The incident at the start with Fernando Alonso, Jenson Button and Michael Schumacher unfolded right in front of me. I thought there was going to be an almighty shunt but somehow the rest of the pack avoided the Ferrari facing the wrong direction. It was hard to know where to point the camera because you can so easily miss something - you really have to be on your toes. On race day we had six people working at the track but even then you can't cover every corner from every angle. Bernie Eccelstone has about 20-30 TV crews for the world feed, but as you can imagine, we're running on a slightly smaller scale. Even so, I think we created a very good package of photos from the race.

From where I was stood, one of the most exciting moments was when Lewis Hamilton passed Felipe Massa into the first corner. He clipped his front wing pulling out the slipstream and then had to brake on the white line, which made it very hairy as he turned in. He had such a brilliant race and it was a great shame Webber took him out towards the end - I'm sure that'll be mentioned in the drivers' meeting in Malaysia. His second half of the race was outstanding and reminded me of Brazil in 2008 when he had to push hard to pass Timo Glock on the last lap for the championship. I think he could have scored a podium if it hadn't been for the Webber incident.

Sutton saw the action unfold at the first and second corners © Sutton Images

It was a great weekend off the track too, because we had so many celebrities milling around the paddock. We love Australia anyway for the wine, the women and the parties, but this time there was a really good atmosphere. To name just a few of the big names, John Travolta was there, Holly Valance (I didn't have a clue who she was until someone pointed her out next to Sir Jackie Stewart) and Danni Minougue, complete with a little bump now she's pregnant. Travolta was on great form and we managed to get a photo of him with all us photographers after he'd done one of his publicity shoots for Qantas airlines. Albert Park is such an easy place to work because, providing the weather is good, a lot of people are outside talking and it seems much friendlier than other paddocks.

After the race it was great. With Button winning again it brought back some good memories from last year. I was right in the front row to take photos when he pulled up in Parc Ferme and managed to get that now familiar shot of him with two fingers in the air celebrating. The after party made for some very good pictures and McLaren were incredibly open, allowing access to him, his girlfriend and the team. I got a great picture of Lewis congratulating Jenson with a hug, which a lot of other people missed so it was a bit of an exclusive. That was quite a poignant moment because Hamilton had had such a difficult weekend compared to Button; it just goes to show that they are really good mates and very much a team.
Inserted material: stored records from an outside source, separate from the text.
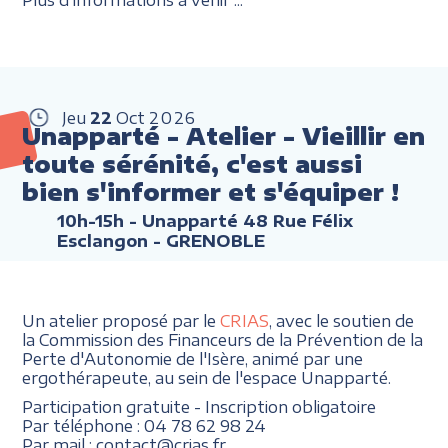
Jeu
22
Oct
2026
Unapparté - Atelier - Vieillir en
toute sérénité, c'est aussi
bien s'informer et s'équiper !
10h-15h
- Unapparté 48 Rue Félix
Esclangon - GRENOBLE
Un atelier proposé par le
CRIAS
, avec le soutien de
la Commission des Financeurs de la Prévention de la
Perte d'Autonomie de l'Isère, animé par une
ergothérapeute, au sein de l'espace Unapparté.
Participation gratuite - Inscription obligatoire
Par téléphone : 04 78 62 98 24
Par mail : contact@crias.fr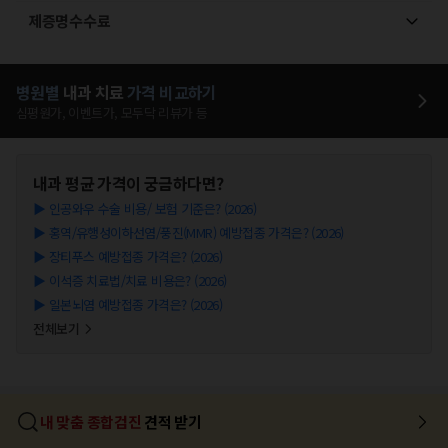
제증명수수료
병원별
내과
치료
가격 비교하기
심평원가, 이벤트가, 모두닥 리뷰가 등
내과
평균 가격이 궁금하다면?
▶
인공와우 수술 비용/ 보험 기준은? (2026)
▶
홍역/유행성이하선염/풍진(MMR) 예방접종 가격은? (2026)
▶
장티푸스 예방접종 가격은? (2026)
▶
이석증 치료법/치료 비용은? (2026)
▶
일본뇌염 예방접종 가격은? (2026)
전체보기
내 맞춤 종합검진
견적 받기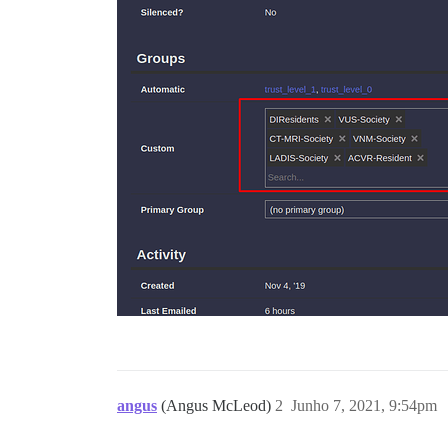
angus
(Angus McLeod)
2
Junho 7, 2021, 9:54pm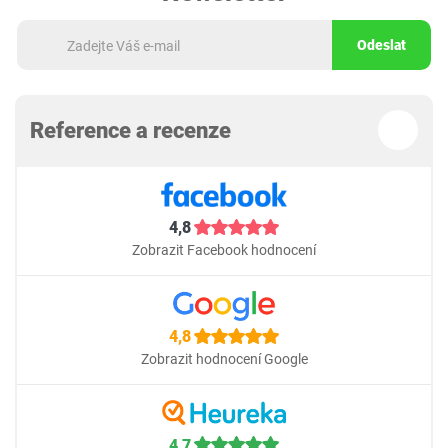
Odeslat
Reference a recenze
4,8
Zobrazit Facebook hodnocení
4,8
Zobrazit hodnocení Google
4,7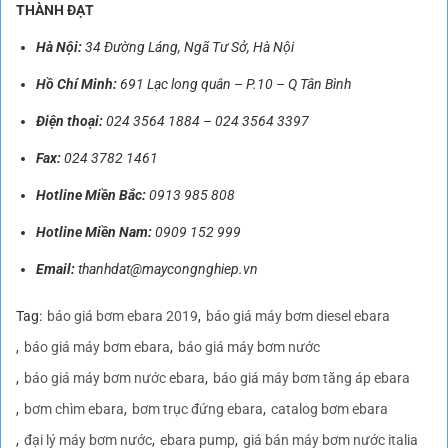
THÀNH ĐẠT
Hà Nội:
34 Đường Láng, Ngã Tư Sở, Hà Nội
Hồ Chí Minh:
691 Lạc long quân – P.10 – Q Tân Bình
Điện thoại:
024 3564 1884
–
024 3564 3397
Fax:
024 3782 1461
Hotline Miền Bắc:
0913 985 808
Hotline Miền Nam:
0909 152 999
Email:
thanhdat@maycongnghiep.vn
Tag:
báo giá bơm ebara 2019
báo giá máy bơm diesel ebara
báo giá máy bơm ebara
báo giá máy bơm nước
báo giá máy bơm nước ebara
báo giá máy bơm tăng áp ebara
bơm chìm ebara
bơm trục đứng ebara
catalog bơm ebara
đại lý máy bơm nước
ebara pump
giá bán máy bơm nước italia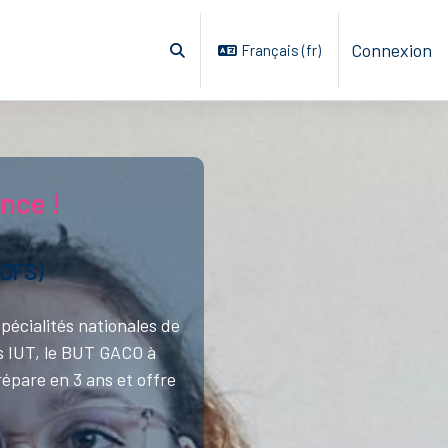
Connexion
Français ‎(fr)‎
Activer/désactiver la saisie de recherche
nce !
MDFS)
pécialités nationales de
ts IUT, le BUT GACO à
épare en 3 ans et offre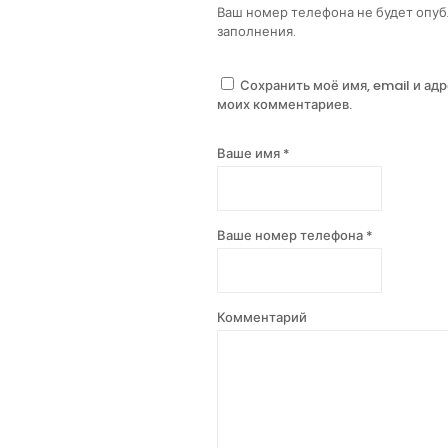
Ваш номер телефона не будет опуб
заполнения.
Сохранить моё имя, email и ад
моих комментариев.
Ваше имя *
Ваше номер телефона *
Комментарий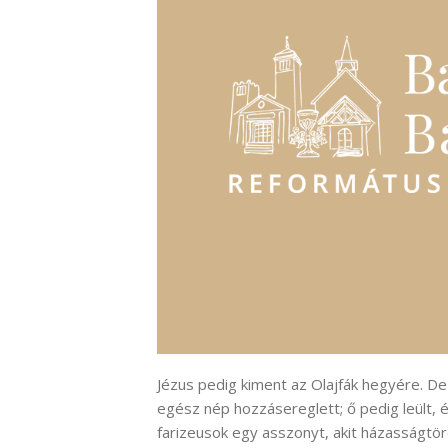
Jézus pedig kiment az Olajfák hegyére. D
egész nép hozzásereglett; ő pedig leült, é
farizeusok egy asszonyt, akit házasságtöré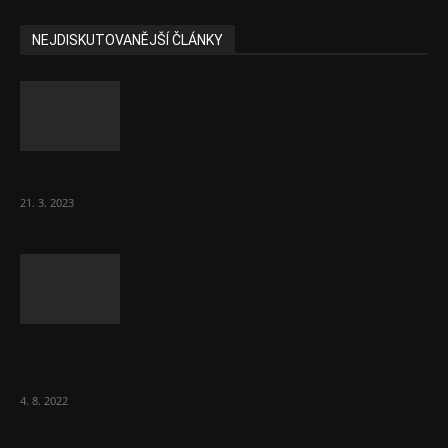
NEJDISKUTOVANĚJŠÍ ČLÁNKY
Komentář: Hanba Vám, prezidente Pavle…
21. 3. 2023
Za místenkové peklo ve vlacích mohou
cestující, tvrdí ČD
4. 8. 2022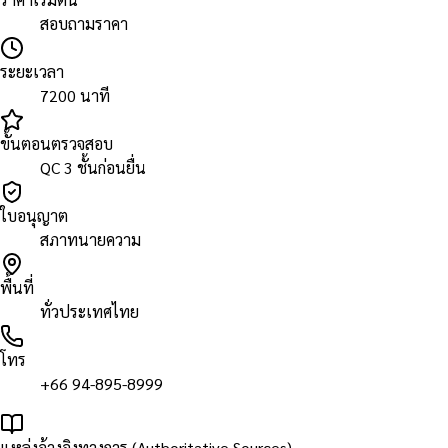
สอบถามราคา
ระยะเวลา
7200 นาที
ขั้นตอนตรวจสอบ
QC 3 ชั้นก่อนยื่น
ใบอนุญาต
สภาทนายความ
พื้นที่
ทั่วประเทศไทย
โทร
+66 94-895-8999
แหล่งอ้างอิงทางการ (Authoritative Sources)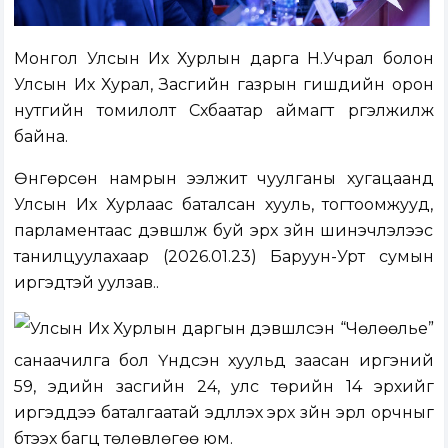
Монгол Улсын Их Хурлын дарга Н.Учрал болон
Улсын Их Хурал, Засгийн газрын гишүүдийн орон
нутгийн томилолт Сүхбаатар аймагт үргэлжилж
байна.
Өнгөрсөн намрын ээлжит чуулганы хугацаанд
Улсын Их Хурлаас баталсан хууль, тогтоомжууд,
парламентаас дэвшүүлж буй эрх зүйн шинэчлэлээс
танилцуулахаар (2026.01.23) Баруун-Урт сумын
иргэдтэй уулзав..
Улсын Их Хурлын даргын дэвшүүлсэн “Чөлөөлье”
санаачилга бол Үндсэн хуульд заасан иргэний
59, эдийн засгийн 24, улс төрийн 14 эрхийг
иргэддээ баталгаатай эдлүүлэх эрх зүйн эрүүл орчныг
бүтээх багц төлөвлөгөө юм.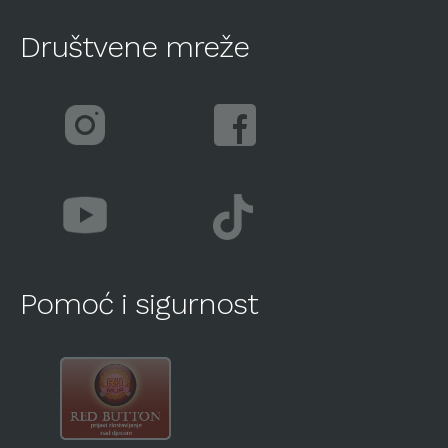
Društvene mreže
Pomoć i sigurnost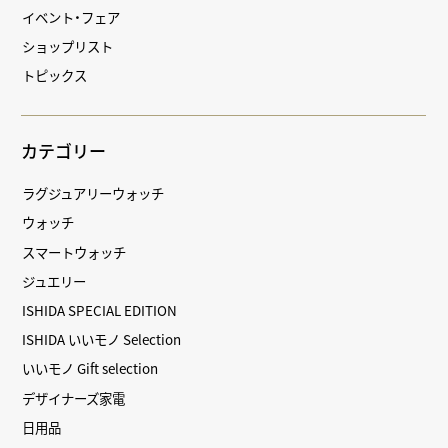
イベント・フェア
ショップリスト
トピックス
カテゴリー
ラグジュアリーウォッチ
ウォッチ
スマートウォッチ
ジュエリー
ISHIDA SPECIAL EDITION
ISHIDA いいモノ Selection
いいモノ Gift selection
デザイナーズ家電
日用品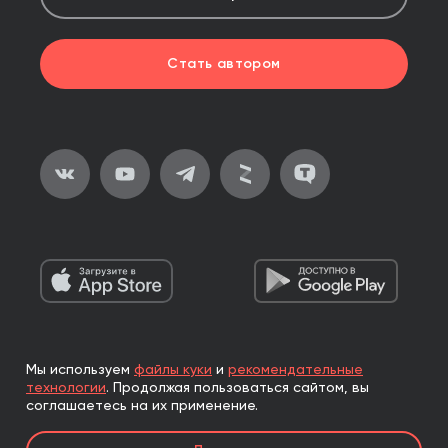
Стать автором
Мы используем
файлы куки
и
рекомендательные
2026, ООО «Альпина Паблишер»
технологии
.
Продолжая пользоваться сайтом, вы
Все права защищены
соглашаетесь на их применение.
Книги реализуются ООО «Альпина Паблишер»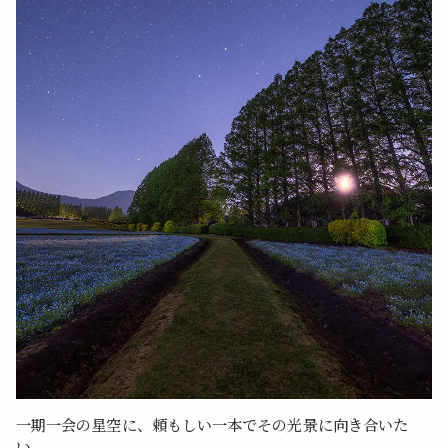
一期一会の星空に、頼もしい一本でその光景に向き合いた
Lewis Hamilton congratulates Jenson Button on his win © Sutton Images

By that time it was dark but it had started to get pretty dull even before the end of the race. You don't really see it on TV because the cameras they use are so sophisticated and they can just crank up the brightness. But as a photographer the lack of light can make life difficult because you have to use a slower the shutter speed to allow more light in. This year we're lucky because we've started using the Canon EOS 1D MK IV that has a very high ISO setting to counteract it, it's amazing you can almost shoot in the dark. So even as the light worsened I could continue to take photos at fast shutter speeds and still make sure the images were pin sharp on a car travelling at over 150 mph.

We'll be relying on that high ISO setting again in Malaysia this weekend, because we'll likely be facing similar conditions. I've been in Kuala Lumpur since Monday and at 3pm, almost like clockwork, it has absolutely chucked it down. We we're at the hotel pool on Tuesday and one minute it was sunny and the next it was almost black, with lightning and thunder going off all around us. For two hours it absolutely tipped it down, and it's forecast to do the same all week. Providing the race isn't called off like it was last year, I think we can expect another brilliant spectacle.